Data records
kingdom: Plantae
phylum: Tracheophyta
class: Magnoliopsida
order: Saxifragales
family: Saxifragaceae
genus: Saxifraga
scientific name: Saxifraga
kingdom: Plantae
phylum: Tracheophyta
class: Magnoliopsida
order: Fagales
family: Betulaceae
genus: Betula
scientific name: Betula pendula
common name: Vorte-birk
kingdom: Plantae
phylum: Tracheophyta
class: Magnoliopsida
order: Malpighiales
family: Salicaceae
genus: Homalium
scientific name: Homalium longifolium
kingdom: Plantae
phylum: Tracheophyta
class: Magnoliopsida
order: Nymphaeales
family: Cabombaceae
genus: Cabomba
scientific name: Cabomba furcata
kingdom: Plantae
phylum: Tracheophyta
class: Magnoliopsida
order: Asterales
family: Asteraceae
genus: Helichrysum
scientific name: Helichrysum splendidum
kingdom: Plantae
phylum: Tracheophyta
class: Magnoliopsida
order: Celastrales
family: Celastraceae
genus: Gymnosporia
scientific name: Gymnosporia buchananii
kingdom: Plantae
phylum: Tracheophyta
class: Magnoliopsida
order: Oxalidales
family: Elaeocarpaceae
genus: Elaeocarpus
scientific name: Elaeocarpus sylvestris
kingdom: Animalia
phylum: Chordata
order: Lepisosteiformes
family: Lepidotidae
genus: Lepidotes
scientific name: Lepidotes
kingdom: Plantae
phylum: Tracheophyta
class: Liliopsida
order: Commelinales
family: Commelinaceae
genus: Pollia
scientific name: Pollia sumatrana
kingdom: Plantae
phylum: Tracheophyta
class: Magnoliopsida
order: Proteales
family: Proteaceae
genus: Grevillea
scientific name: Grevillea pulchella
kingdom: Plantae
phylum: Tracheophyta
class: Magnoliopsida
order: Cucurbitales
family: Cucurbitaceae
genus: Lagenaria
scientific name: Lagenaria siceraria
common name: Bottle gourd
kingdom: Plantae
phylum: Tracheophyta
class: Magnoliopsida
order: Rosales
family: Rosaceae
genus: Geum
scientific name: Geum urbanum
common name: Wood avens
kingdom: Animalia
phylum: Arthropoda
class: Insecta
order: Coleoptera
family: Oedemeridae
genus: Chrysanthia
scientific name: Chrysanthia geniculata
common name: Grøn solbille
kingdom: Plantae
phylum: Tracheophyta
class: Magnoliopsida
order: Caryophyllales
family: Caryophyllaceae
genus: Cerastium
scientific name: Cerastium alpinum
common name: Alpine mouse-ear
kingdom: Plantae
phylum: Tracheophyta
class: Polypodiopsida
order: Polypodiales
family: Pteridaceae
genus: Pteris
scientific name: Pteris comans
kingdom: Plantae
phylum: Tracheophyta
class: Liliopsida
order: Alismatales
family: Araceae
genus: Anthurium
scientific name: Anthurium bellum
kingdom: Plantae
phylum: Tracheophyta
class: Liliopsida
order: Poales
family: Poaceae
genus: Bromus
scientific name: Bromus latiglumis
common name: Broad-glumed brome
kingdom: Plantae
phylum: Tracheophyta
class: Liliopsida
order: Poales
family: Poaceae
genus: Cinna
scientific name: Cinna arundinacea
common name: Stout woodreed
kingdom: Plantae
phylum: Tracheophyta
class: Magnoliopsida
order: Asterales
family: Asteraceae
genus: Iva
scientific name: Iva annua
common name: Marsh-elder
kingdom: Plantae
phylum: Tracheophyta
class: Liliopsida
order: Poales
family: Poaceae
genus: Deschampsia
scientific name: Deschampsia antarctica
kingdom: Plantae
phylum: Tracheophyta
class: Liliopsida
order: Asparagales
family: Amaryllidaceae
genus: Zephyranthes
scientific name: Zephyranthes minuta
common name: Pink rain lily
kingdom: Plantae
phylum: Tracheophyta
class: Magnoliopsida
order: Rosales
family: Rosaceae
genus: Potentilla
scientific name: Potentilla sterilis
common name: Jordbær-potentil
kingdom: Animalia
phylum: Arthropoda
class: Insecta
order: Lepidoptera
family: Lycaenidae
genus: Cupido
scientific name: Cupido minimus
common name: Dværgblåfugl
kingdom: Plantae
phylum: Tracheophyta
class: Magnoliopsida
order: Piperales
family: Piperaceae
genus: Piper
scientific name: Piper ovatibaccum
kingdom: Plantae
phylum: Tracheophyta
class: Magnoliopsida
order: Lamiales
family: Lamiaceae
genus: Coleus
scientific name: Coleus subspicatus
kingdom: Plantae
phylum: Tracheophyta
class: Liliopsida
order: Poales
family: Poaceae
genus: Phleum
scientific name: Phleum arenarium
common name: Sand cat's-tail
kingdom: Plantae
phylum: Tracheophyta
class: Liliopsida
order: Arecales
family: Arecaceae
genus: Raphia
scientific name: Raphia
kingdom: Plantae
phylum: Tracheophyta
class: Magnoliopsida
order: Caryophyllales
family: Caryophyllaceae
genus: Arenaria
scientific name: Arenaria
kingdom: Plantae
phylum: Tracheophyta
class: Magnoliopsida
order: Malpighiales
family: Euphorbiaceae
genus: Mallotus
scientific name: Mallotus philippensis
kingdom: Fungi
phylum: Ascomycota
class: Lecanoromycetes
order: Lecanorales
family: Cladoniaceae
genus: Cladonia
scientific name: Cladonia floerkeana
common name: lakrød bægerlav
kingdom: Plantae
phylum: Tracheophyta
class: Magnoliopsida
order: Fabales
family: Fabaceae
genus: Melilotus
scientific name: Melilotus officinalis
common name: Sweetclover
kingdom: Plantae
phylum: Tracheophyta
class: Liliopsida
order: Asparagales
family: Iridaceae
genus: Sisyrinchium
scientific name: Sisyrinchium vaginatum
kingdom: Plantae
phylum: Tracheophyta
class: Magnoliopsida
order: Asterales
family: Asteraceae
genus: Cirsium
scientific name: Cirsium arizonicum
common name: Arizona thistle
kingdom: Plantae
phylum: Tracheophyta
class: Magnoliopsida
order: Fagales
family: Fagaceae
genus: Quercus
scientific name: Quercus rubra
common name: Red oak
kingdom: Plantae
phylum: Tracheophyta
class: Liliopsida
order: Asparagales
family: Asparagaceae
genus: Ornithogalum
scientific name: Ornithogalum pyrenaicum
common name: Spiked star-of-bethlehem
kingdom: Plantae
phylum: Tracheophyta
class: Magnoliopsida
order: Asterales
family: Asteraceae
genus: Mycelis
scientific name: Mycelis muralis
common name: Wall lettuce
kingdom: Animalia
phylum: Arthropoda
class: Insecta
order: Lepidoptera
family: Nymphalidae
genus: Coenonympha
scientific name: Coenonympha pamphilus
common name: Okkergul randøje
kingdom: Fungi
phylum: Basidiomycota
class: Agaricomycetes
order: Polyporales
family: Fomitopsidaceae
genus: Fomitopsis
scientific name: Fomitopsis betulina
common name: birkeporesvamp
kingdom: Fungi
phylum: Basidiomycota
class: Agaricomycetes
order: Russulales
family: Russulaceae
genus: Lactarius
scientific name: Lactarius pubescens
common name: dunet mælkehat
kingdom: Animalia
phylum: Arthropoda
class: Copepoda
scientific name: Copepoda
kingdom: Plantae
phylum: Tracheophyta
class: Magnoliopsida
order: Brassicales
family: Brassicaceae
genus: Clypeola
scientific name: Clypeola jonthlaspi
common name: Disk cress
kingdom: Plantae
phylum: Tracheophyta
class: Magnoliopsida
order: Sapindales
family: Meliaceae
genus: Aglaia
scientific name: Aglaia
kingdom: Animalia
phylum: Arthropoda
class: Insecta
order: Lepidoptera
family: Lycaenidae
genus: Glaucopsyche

REQUIREMENTS -> Reproduce every line of the records above verbatim, from the first to the last.

EXERCISE RESULT ->
kingdom: Plantae
phylum: Tracheophyta
class: Magnoliopsida
order: Saxifragales
family: Saxifragaceae
genus: Saxifraga
scientific name: Saxifraga
kingdom: Plantae
phylum: Tracheophyta
class: Magnoliopsida
order: Fagales
family: Betulaceae
genus: Betula
scientific name: Betula pendula
common name: Vorte-birk
kingdom: Plantae
phylum: Tracheophyta
class: Magnoliopsida
order: Malpighiales
family: Salicaceae
genus: Homalium
scientific name: Homalium longifolium
kingdom: Plantae
phylum: Tracheophyta
class: Magnoliopsida
order: Nymphaeales
family: Cabombaceae
genus: Cabomba
scientific name: Cabomba furcata
kingdom: Plantae
phylum: Tracheophyta
class: Magnoliopsida
order: Asterales
family: Asteraceae
genus: Helichrysum
scientific name: Helichrysum splendidum
kingdom: Plantae
phylum: Tracheophyta
class: Magnoliopsida
order: Celastrales
family: Celastraceae
genus: Gymnosporia
scientific name: Gymnosporia buchananii
kingdom: Plantae
phylum: Tracheophyta
class: Magnoliopsida
order: Oxalidales
family: Elaeocarpaceae
genus: Elaeocarpus
scientific name: Elaeocarpus sylvestris
kingdom: Animalia
phylum: Chordata
order: Lepisosteiformes
family: Lepidotidae
genus: Lepidotes
scientific name: Lepidotes
kingdom: Plantae
phylum: Tracheophyta
class: Liliopsida
order: Commelinales
family: Commelinaceae
genus: Pollia
scientific name: Pollia sumatrana
kingdom: Plantae
phylum: Tracheophyta
class: Magnoliopsida
order: Proteales
family: Proteaceae
genus: Grevillea
scientific name: Grevillea pulchella
kingdom: Plantae
phylum: Tracheophyta
class: Magnoliopsida
order: Cucurbitales
family: Cucurbitaceae
genus: Lagenaria
scientific name: Lagenaria siceraria
common name: Bottle gourd
kingdom: Plantae
phylum: Tracheophyta
class: Magnoliopsida
order: Rosales
family: Rosaceae
genus: Geum
scientific name: Geum urbanum
common name: Wood avens
kingdom: Animalia
phylum: Arthropoda
class: Insecta
order: Coleoptera
family: Oedemeridae
genus: Chrysanthia
scientific name: Chrysanthia geniculata
common name: Grøn solbille
kingdom: Plantae
phylum: Tracheophyta
class: Magnoliopsida
order: Caryophyllales
family: Caryophyllaceae
genus: Cerastium
scientific name: Cerastium alpinum
common name: Alpine mouse-ear
kingdom: Plantae
phylum: Tracheophyta
class: Polypodiopsida
order: Polypodiales
family: Pteridaceae
genus: Pteris
scientific name: Pteris comans
kingdom: Plantae
phylum: Tracheophyta
class: Liliopsida
order: Alismatales
family: Araceae
genus: Anthurium
scientific name: Anthurium bellum
kingdom: Plantae
phylum: Tracheophyta
class: Liliopsida
order: Poales
family: Poaceae
genus: Bromus
scientific name: Bromus latiglumis
common name: Broad-glumed brome
kingdom: Plantae
phylum: Tracheophyta
class: Liliopsida
order: Poales
family: Poaceae
genus: Cinna
scientific name: Cinna arundinacea
common name: Stout woodreed
kingdom: Plantae
phylum: Tracheophyta
class: Magnoliopsida
order: Asterales
family: Asteraceae
genus: Iva
scientific name: Iva annua
common name: Marsh-elder
kingdom: Plantae
phylum: Tracheophyta
class: Liliopsida
order: Poales
family: Poaceae
genus: Deschampsia
scientific name: Deschampsia antarctica
kingdom: Plantae
phylum: Tracheophyta
class: Liliopsida
order: Asparagales
family: Amaryllidaceae
genus: Zephyranthes
scientific name: Zephyranthes minuta
common name: Pink rain lily
kingdom: Plantae
phylum: Tracheophyta
class: Magnoliopsida
order: Rosales
family: Rosaceae
genus: Potentilla
scientific name: Potentilla sterilis
common name: Jordbær-potentil
kingdom: Animalia
phylum: Arthropoda
class: Insecta
order: Lepidoptera
family: Lycaenidae
genus: Cupido
scientific name: Cupido minimus
common name: Dværgblåfugl
kingdom: Plantae
phylum: Tracheophyta
class: Magnoliopsida
order: Piperales
family: Piperaceae
genus: Piper
scientific name: Piper ovatibaccum
kingdom: Plantae
phylum: Tracheophyta
class: Magnoliopsida
order: Lamiales
family: Lamiaceae
genus: Coleus
scientific name: Coleus subspicatus
kingdom: Plantae
phylum: Tracheophyta
class: Liliopsida
order: Poales
family: Poaceae
genus: Phleum
scientific name: Phleum arenarium
common name: Sand cat's-tail
kingdom: Plantae
phylum: Tracheophyta
class: Liliopsida
order: Arecales
family: Arecaceae
genus: Raphia
scientific name: Raphia
kingdom: Plantae
phylum: Tracheophyta
class: Magnoliopsida
order: Caryophyllales
family: Caryophyllaceae
genus: Arenaria
scientific name: Arenaria
kingdom: Plantae
phylum: Tracheophyta
class: Magnoliopsida
order: Malpighiales
family: Euphorbiaceae
genus: Mallotus
scientific name: Mallotus philippensis
kingdom: Fungi
phylum: Ascomycota
class: Lecanoromycetes
order: Lecanorales
family: Cladoniaceae
genus: Cladonia
scientific name: Cladonia floerkeana
common name: lakrød bægerlav
kingdom: Plantae
phylum: Tracheophyta
class: Magnoliopsida
order: Fabales
family: Fabaceae
genus: Melilotus
scientific name: Melilotus officinalis
common name: Sweetclover
kingdom: Plantae
phylum: Tracheophyta
class: Liliopsida
order: Asparagales
family: Iridaceae
genus: Sisyrinchium
scientific name: Sisyrinchium vaginatum
kingdom: Plantae
phylum: Tracheophyta
class: Magnoliopsida
order: Asterales
family: Asteraceae
genus: Cirsium
scientific name: Cirsium arizonicum
common name: Arizona thistle
kingdom: Plantae
phylum: Tracheophyta
class: Magnoliopsida
order: Fagales
family: Fagaceae
genus: Quercus
scientific name: Quercus rubra
common name: Red oak
kingdom: Plantae
phylum: Tracheophyta
class: Liliopsida
order: Asparagales
family: Asparagaceae
genus: Ornithogalum
scientific name: Ornithogalum pyrenaicum
common name: Spiked star-of-bethlehem
kingdom: Plantae
phylum: Tracheophyta
class: Magnoliopsida
order: Asterales
family: Asteraceae
genus: Mycelis
scientific name: Mycelis muralis
common name: Wall lettuce
kingdom: Animalia
phylum: Arthropoda
class: Insecta
order: Lepidoptera
family: Nymphalidae
genus: Coenonympha
scientific name: Coenonympha pamphilus
common name: Okkergul randøje
kingdom: Fungi
phylum: Basidiomycota
class: Agaricomycetes
order: Polyporales
family: Fomitopsidaceae
genus: Fomitopsis
scientific name: Fomitopsis betulina
common name: birkeporesvamp
kingdom: Fungi
phylum: Basidiomycota
class: Agaricomycetes
order: Russulales
family: Russulaceae
genus: Lactarius
scientific name: Lactarius pubescens
common name: dunet mælkehat
kingdom: Animalia
phylum: Arthropoda
class: Copepoda
scientific name: Copepoda
kingdom: Plantae
phylum: Tracheophyta
class: Magnoliopsida
order: Brassicales
family: Brassicaceae
genus: Clypeola
scientific name: Clypeola jonthlaspi
common name: Disk cress
kingdom: Plantae
phylum: Tracheophyta
class: Magnoliopsida
order: Sapindales
family: Meliaceae
genus: Aglaia
scientific name: Aglaia
kingdom: Animalia
phylum: Arthropoda
class: Insecta
order: Lepidoptera
family: Lycaenidae
genus: Glaucopsyche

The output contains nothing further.